___ Source information ___

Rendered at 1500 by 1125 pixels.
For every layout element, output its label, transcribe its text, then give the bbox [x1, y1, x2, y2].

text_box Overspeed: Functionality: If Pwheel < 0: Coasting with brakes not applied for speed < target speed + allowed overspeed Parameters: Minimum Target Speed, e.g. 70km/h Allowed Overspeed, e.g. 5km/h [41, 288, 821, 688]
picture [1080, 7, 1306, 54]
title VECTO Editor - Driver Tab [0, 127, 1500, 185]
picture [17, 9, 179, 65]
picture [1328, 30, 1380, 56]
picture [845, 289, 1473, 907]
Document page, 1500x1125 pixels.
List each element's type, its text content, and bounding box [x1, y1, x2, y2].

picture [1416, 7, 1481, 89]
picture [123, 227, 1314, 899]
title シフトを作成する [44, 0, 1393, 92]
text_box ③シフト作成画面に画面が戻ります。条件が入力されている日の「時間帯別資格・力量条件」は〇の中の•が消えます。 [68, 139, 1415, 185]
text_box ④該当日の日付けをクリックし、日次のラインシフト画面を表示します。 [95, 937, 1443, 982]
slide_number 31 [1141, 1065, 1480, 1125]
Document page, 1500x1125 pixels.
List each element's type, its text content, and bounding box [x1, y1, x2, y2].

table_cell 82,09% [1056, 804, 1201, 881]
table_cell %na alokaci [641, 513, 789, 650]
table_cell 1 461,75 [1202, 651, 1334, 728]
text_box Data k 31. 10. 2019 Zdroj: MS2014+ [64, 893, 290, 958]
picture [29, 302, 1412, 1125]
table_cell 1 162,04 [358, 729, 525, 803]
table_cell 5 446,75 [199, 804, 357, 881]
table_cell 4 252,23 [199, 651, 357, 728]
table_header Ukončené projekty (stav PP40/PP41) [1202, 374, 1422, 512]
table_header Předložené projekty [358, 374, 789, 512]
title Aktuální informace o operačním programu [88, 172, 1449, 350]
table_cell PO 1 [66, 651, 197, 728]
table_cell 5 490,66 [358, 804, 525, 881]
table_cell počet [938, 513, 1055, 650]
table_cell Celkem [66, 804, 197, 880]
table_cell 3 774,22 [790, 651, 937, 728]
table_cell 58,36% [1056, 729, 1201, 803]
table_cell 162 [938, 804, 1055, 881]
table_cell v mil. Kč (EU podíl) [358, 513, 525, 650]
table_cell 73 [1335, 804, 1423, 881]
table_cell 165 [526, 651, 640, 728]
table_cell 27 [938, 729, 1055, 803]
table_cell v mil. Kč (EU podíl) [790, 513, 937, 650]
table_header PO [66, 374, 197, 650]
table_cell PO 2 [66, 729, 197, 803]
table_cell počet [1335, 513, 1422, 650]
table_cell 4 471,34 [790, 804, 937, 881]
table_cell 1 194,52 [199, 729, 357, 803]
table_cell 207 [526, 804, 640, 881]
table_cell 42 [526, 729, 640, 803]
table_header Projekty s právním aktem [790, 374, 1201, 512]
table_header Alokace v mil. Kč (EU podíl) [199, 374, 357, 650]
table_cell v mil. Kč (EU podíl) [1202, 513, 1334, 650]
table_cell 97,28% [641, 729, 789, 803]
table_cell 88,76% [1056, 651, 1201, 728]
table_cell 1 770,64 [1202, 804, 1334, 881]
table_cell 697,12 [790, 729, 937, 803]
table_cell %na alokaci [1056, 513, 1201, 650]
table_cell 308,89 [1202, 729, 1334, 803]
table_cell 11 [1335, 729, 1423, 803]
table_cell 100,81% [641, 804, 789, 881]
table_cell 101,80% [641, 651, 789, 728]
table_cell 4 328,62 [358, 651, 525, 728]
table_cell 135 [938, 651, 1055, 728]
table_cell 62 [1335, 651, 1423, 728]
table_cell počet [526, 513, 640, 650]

___

▸ Required work:
All of the data is to be written out again, word for word.

▸ Result below:
Rendered at 1500 by 1125 pixels.
For every layout element, output its label, transcribe its text, then give the bbox [x1, y1, x2, y2].

text_box Overspeed: Functionality: If Pwheel < 0: Coasting with brakes not applied for speed < target speed + allowed overspeed Parameters: Minimum Target Speed, e.g. 70km/h Allowed Overspeed, e.g. 5km/h [41, 288, 821, 688]
picture [1080, 7, 1306, 54]
title VECTO Editor - Driver Tab [0, 127, 1500, 185]
picture [17, 9, 179, 65]
picture [1328, 30, 1380, 56]
picture [845, 289, 1473, 907]
Document page, 1500x1125 pixels.
List each element's type, its text content, and bounding box [x1, y1, x2, y2].

picture [1416, 7, 1481, 89]
picture [123, 227, 1314, 899]
title シフトを作成する [44, 0, 1393, 92]
text_box ③シフト作成画面に画面が戻ります。条件が入力されている日の「時間帯別資格・力量条件」は〇の中の•が消えます。 [68, 139, 1415, 185]
text_box ④該当日の日付けをクリックし、日次のラインシフト画面を表示します。 [95, 937, 1443, 982]
slide_number 31 [1141, 1065, 1480, 1125]
Document page, 1500x1125 pixels.
List each element's type, its text content, and bounding box [x1, y1, x2, y2].

table_cell 82,09% [1056, 804, 1201, 881]
table_cell %na alokaci [641, 513, 789, 650]
table_cell 1 461,75 [1202, 651, 1334, 728]
text_box Data k 31. 10. 2019 Zdroj: MS2014+ [64, 893, 290, 958]
picture [29, 302, 1412, 1125]
table_cell 1 162,04 [358, 729, 525, 803]
table_cell 5 446,75 [199, 804, 357, 881]
table_cell 4 252,23 [199, 651, 357, 728]
table_header Ukončené projekty (stav PP40/PP41) [1202, 374, 1422, 512]
table_header Předložené projekty [358, 374, 789, 512]
title Aktuální informace o operačním programu [88, 172, 1449, 350]
table_cell PO 1 [66, 651, 197, 728]
table_cell 5 490,66 [358, 804, 525, 881]
table_cell počet [938, 513, 1055, 650]
table_cell Celkem [66, 804, 197, 880]
table_cell 3 774,22 [790, 651, 937, 728]
table_cell 58,36% [1056, 729, 1201, 803]
table_cell 162 [938, 804, 1055, 881]
table_cell v mil. Kč (EU podíl) [358, 513, 525, 650]
table_cell 73 [1335, 804, 1423, 881]
table_cell 165 [526, 651, 640, 728]
table_cell 27 [938, 729, 1055, 803]
table_cell v mil. Kč (EU podíl) [790, 513, 937, 650]
table_header PO [66, 374, 197, 650]
table_cell PO 2 [66, 729, 197, 803]
table_cell počet [1335, 513, 1422, 650]
table_cell 4 471,34 [790, 804, 937, 881]
table_cell 1 194,52 [199, 729, 357, 803]
table_cell 207 [526, 804, 640, 881]
table_cell 42 [526, 729, 640, 803]
table_header Projekty s právním aktem [790, 374, 1201, 512]
table_header Alokace v mil. Kč (EU podíl) [199, 374, 357, 650]
table_cell v mil. Kč (EU podíl) [1202, 513, 1334, 650]
table_cell 97,28% [641, 729, 789, 803]
table_cell 88,76% [1056, 651, 1201, 728]
table_cell 1 770,64 [1202, 804, 1334, 881]
table_cell 697,12 [790, 729, 937, 803]
table_cell %na alokaci [1056, 513, 1201, 650]
table_cell 308,89 [1202, 729, 1334, 803]
table_cell 11 [1335, 729, 1423, 803]
table_cell 100,81% [641, 804, 789, 881]
table_cell 101,80% [641, 651, 789, 728]
table_cell 4 328,62 [358, 651, 525, 728]
table_cell 135 [938, 651, 1055, 728]
table_cell 62 [1335, 651, 1423, 728]
table_cell počet [526, 513, 640, 650]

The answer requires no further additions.